Stratospheric water vapour and tropical tropopause temperatures in ECMWF analyses and multi-year simulations

Stratospheric humidity analyses produced operationally by the European Centre for Medium-Range Weather Forecasts (ECMWF) are discussed for the period since late January 1996 when the practice of resetting the upper-level specific humidity to a fixed value at each analysis time was abandoned. Near-tropopause analyses are in reasonable overall agreement with independent observations. Very low humidities occur in conjunction with deep convection and a particularly cold tropopause over the equatorial western Pacific during the northern winter. Drying occurs also in the cold core of the Antarctic polar-night vortex. The lower stratosphere is moistened in the outer tropics and subtropics in summer and autumn, predominantly in the northern hemisphere. Changes associated with the latest occurrence of Fl Nino are illustrated. Analysed temperatures near the tropical tropopause are generally in good agreement with corresponding radiosonde measurements, with standard-level biases of the order of 0.5 degC or less.
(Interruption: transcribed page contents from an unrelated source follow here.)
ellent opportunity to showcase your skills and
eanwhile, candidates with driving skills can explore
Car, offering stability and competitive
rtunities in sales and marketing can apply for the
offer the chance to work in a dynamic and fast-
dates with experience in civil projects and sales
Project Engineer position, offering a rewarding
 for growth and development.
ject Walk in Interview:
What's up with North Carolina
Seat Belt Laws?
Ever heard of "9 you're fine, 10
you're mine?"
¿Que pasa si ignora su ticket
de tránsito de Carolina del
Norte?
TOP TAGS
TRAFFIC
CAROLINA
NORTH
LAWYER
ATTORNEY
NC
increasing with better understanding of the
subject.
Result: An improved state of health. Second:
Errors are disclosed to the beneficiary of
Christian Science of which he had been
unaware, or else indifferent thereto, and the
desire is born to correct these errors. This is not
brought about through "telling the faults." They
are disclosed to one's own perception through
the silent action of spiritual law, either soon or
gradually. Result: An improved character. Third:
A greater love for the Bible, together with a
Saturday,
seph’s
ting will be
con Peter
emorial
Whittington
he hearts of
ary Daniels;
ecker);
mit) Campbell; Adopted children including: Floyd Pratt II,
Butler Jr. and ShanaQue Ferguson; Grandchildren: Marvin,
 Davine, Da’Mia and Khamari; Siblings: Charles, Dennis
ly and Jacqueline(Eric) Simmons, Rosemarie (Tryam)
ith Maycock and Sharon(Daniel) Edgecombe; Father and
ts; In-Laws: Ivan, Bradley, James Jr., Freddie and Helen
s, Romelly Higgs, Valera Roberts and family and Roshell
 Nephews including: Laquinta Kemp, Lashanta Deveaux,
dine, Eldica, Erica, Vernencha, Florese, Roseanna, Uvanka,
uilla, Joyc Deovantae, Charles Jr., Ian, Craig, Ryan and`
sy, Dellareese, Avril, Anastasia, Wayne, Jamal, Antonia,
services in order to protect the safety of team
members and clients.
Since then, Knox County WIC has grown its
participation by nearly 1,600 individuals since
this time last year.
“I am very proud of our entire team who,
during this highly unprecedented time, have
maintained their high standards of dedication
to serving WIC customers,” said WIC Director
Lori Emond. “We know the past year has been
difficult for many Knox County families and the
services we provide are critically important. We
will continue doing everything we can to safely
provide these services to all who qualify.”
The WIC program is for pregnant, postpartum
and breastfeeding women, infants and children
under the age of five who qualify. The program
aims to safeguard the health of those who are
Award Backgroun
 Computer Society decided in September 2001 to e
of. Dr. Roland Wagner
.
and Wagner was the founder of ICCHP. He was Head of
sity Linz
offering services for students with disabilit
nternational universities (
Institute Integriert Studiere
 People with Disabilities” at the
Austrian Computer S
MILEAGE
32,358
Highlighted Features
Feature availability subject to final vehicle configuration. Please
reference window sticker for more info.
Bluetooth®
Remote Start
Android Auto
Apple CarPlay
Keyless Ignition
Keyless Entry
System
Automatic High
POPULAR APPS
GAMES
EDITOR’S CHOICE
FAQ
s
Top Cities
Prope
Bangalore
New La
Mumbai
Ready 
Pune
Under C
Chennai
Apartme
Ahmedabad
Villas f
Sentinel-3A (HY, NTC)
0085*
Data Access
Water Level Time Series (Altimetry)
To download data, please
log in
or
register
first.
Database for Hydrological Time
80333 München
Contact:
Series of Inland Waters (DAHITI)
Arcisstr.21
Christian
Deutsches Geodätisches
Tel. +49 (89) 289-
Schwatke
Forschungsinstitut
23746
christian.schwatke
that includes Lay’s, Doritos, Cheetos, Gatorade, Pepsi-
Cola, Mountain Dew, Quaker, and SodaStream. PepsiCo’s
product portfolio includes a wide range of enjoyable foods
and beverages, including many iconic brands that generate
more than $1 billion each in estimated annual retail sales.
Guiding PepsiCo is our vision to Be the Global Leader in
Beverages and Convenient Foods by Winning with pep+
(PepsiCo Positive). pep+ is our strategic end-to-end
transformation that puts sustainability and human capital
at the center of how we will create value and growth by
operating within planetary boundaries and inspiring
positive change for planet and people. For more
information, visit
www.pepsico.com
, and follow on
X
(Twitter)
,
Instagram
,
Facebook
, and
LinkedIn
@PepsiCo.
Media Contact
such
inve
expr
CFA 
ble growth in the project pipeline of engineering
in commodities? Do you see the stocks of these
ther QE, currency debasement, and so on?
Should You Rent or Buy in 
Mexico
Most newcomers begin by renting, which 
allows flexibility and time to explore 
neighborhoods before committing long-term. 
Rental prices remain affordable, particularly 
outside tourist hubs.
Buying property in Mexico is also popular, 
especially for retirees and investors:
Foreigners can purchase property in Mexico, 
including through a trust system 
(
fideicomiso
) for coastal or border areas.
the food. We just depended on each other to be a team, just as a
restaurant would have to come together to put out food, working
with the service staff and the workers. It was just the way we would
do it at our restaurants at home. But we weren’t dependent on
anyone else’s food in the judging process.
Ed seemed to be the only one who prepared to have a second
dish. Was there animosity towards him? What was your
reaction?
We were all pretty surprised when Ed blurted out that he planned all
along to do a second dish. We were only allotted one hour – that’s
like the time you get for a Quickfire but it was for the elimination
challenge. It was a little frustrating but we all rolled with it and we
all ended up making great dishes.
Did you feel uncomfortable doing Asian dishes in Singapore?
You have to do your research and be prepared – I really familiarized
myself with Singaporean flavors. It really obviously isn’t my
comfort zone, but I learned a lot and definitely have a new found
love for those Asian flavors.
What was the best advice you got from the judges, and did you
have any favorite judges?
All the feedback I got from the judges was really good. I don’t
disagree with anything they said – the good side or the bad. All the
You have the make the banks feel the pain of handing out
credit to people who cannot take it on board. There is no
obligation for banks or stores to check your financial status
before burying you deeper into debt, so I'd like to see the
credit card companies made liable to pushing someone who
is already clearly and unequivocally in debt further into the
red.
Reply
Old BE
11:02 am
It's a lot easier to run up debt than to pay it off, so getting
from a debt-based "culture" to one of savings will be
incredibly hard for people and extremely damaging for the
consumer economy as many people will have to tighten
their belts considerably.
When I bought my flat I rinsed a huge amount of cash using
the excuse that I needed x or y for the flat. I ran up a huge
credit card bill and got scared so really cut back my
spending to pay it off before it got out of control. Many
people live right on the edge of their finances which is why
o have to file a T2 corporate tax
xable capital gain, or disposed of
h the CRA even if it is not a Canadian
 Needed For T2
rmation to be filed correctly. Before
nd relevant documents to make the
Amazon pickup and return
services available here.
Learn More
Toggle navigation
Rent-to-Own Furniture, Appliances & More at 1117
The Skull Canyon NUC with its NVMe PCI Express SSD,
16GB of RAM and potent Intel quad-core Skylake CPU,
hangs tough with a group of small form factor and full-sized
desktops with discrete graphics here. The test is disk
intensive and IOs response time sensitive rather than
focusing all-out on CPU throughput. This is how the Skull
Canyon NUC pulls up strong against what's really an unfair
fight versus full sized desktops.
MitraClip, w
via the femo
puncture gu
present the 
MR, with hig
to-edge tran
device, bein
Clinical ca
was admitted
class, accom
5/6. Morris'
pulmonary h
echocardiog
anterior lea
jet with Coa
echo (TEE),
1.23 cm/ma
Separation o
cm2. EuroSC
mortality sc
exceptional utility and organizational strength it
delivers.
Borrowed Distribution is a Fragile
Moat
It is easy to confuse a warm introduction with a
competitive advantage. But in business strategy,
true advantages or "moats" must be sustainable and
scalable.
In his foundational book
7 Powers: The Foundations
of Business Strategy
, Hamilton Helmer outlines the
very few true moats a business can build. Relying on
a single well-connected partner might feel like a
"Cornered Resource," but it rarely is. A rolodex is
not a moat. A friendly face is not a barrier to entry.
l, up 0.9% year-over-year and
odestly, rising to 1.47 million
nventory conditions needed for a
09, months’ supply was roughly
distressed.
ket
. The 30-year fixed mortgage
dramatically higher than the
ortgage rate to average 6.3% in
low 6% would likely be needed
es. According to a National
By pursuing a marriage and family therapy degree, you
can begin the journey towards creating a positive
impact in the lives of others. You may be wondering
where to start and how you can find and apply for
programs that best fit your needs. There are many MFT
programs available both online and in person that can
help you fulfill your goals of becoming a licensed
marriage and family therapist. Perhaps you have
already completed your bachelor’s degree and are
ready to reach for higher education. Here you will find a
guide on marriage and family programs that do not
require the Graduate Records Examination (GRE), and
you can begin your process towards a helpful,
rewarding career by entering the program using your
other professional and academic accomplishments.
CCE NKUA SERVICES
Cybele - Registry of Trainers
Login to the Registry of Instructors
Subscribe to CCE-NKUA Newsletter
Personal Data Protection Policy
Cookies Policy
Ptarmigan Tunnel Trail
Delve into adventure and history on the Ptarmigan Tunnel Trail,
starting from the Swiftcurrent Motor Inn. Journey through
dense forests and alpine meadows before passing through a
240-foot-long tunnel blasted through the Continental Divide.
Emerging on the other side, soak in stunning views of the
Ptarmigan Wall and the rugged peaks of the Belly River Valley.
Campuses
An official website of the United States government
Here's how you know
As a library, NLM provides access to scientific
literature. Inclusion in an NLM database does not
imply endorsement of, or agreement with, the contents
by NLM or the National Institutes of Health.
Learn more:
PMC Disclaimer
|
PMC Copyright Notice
The past two years are the coldest by about 1 degC in a series of tropical mean 100 hPa analyses extending back to 1979. A cooling trend of about 0.6 degC per decade is seen in the global means of the 100 hPa analyses. Moisture is spread zonally and upward from the tropical tropopause as the data assimilation proceeds, but the rate of upward transfer is much faster than observed. Substantial lateral mixing can occur within the stratosphere over the course of a season. Moistening at middle and high latitudes due to mixing with more humid tropospheric air is confined, realistically, to a shallow layer at the base of the stratosphere. The rate of upward transfer of tropical stratospheric moisture is much more realistic in a multi-year simulation using a version of the model that has finer stratospheric resolution than the version used for the operational data assimilation. Temperatures at the tropical tropopause and in the Antarctic polar night are accurately simulated, apart from excessive persistence of cold south-polar temperatures in late winter and early spring. The latter is conducive to drying the model stratosphere; lack of a parametrization of moistening due to methane oxidation is an obvious deficiency in this regard.